### Exercise requirements
Copy out every record below exactly as written, but leave out any pictures.

──────── Records to use ────────

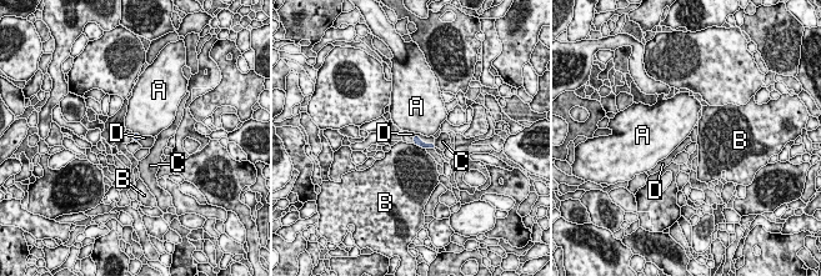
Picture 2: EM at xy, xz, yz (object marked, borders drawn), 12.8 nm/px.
100 nm wide
add(D)
D is the same cell, A, B and C are other cells; passes into it along (417, 141), (421, 141), (427, 140) in picture 2; the cell continues

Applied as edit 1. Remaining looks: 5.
show(overview)

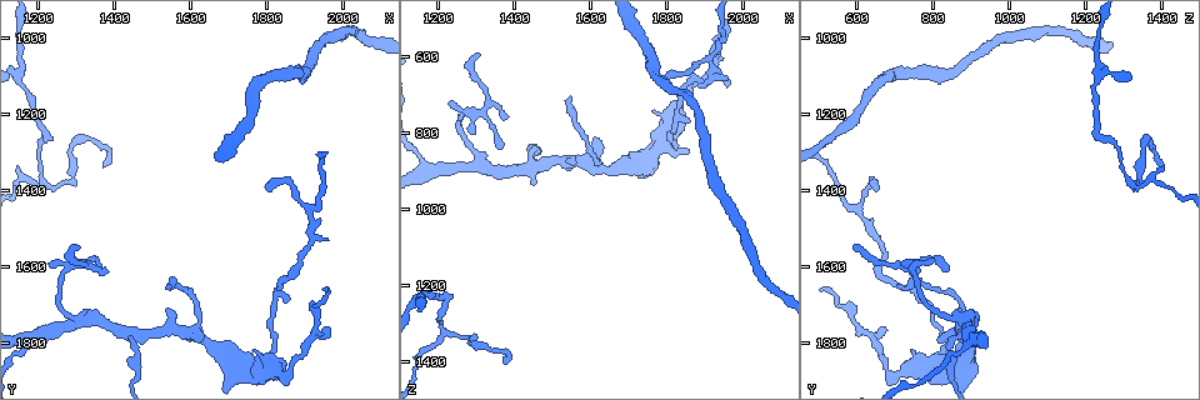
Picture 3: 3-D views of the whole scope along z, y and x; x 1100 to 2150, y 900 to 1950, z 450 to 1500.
thin end
show(3d, 4 µm, back, (1550, 1650, 710))

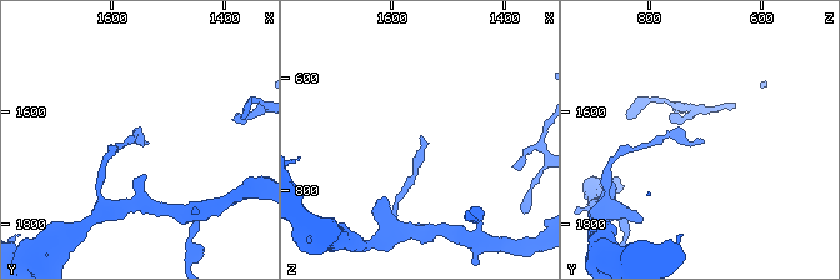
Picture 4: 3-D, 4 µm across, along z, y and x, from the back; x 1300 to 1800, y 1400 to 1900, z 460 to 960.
need the tissue
show(em, 3.6 µm, xz, step 8, tint, (1545, 1650, 705))

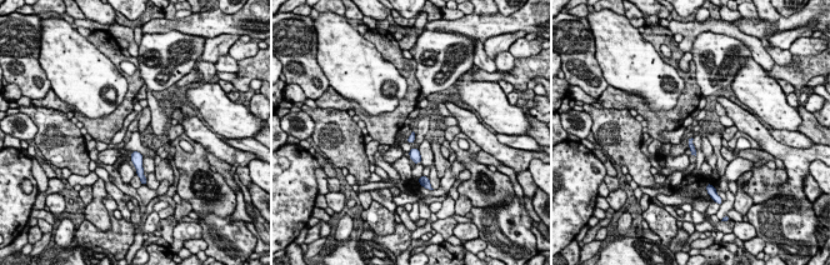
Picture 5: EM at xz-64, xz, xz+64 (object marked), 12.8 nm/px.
see the neighbours
show(em, 3.6 µm, xz, step 8, borders, same)

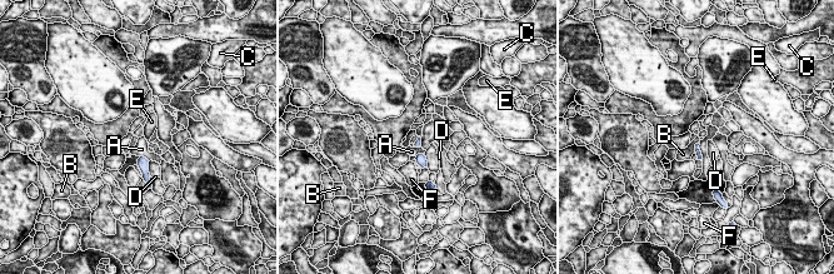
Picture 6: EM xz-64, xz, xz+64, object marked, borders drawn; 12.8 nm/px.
E touches over 240 nm
skip()
A, B, C, D, E and F are other cells; border along (139, 155), (149, 160) in picture 6; no lettered segment goes on from it

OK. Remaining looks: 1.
finish(add at picture 2, rest unchecked)

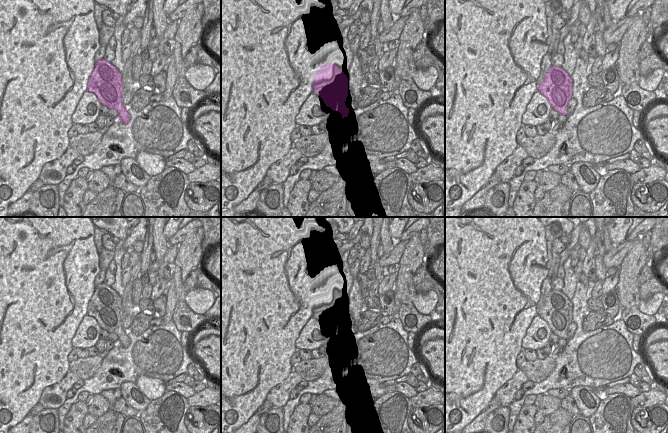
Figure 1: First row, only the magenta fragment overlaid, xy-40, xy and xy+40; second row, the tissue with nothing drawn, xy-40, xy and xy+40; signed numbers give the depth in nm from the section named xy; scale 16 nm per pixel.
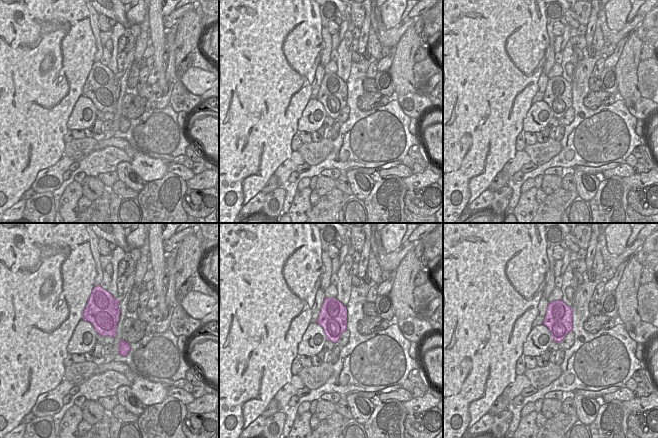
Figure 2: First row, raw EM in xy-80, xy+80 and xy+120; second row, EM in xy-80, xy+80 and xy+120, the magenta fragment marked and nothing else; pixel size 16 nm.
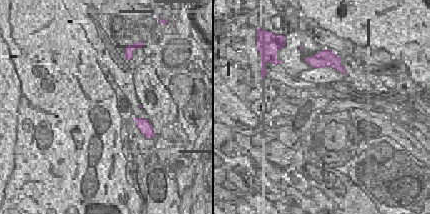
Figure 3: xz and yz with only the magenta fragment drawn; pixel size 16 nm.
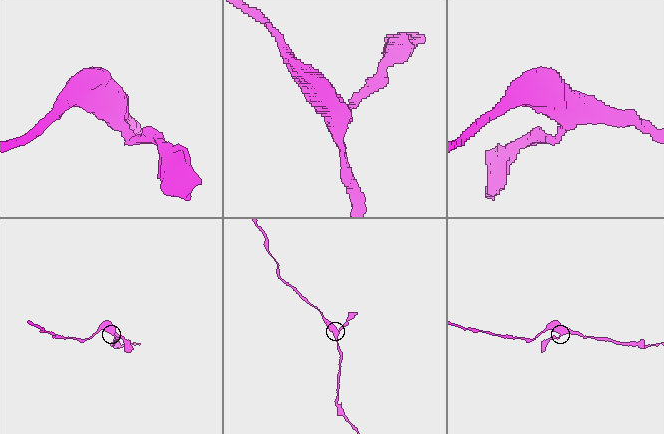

────────

### Written answer
Picture 2: EM at xy, xz, yz (object marked, borders drawn), 12.8 nm/px.
100 nm wide
add(D)
D is the same cell, A, B and C are other cells; passes into it along (417, 141), (421, 141), (427, 140) in picture 2; the cell continues

Applied as edit 1. Remaining looks: 5.
show(overview)

Picture 3: 3-D views of the whole scope along z, y and x; x 1100 to 2150, y 900 to 1950, z 450 to 1500.
thin end
show(3d, 4 µm, back, (1550, 1650, 710))

Picture 4: 3-D, 4 µm across, along z, y and x, from the back; x 1300 to 1800, y 1400 to 1900, z 460 to 960.
need the tissue
show(em, 3.6 µm, xz, step 8, tint, (1545, 1650, 705))

Picture 5: EM at xz-64, xz, xz+64 (object marked), 12.8 nm/px.
see the neighbours
show(em, 3.6 µm, xz, step 8, borders, same)

Picture 6: EM xz-64, xz, xz+64, object marked, borders drawn; 12.8 nm/px.
E touches over 240 nm
skip()
A, B, C, D, E and F are other cells; border along (139, 155), (149, 160) in picture 6; no lettered segment goes on from it

OK. Remaining looks: 1.
finish(add at picture 2, rest unchecked)

Figure 1: First row, only the magenta fragment overlaid, xy-40, xy and xy+40; second row, the tissue with nothing drawn, xy-40, xy and xy+40; signed numbers give the depth in nm from the section named xy; scale 16 nm per pixel.
Figure 2: First row, raw EM in xy-80, xy+80 and xy+120; second row, EM in xy-80, xy+80 and xy+120, the magenta fragment marked and nothing else; pixel size 16 nm.
Figure 3: xz and yz with only the magenta fragment drawn; pixel size 16 nm.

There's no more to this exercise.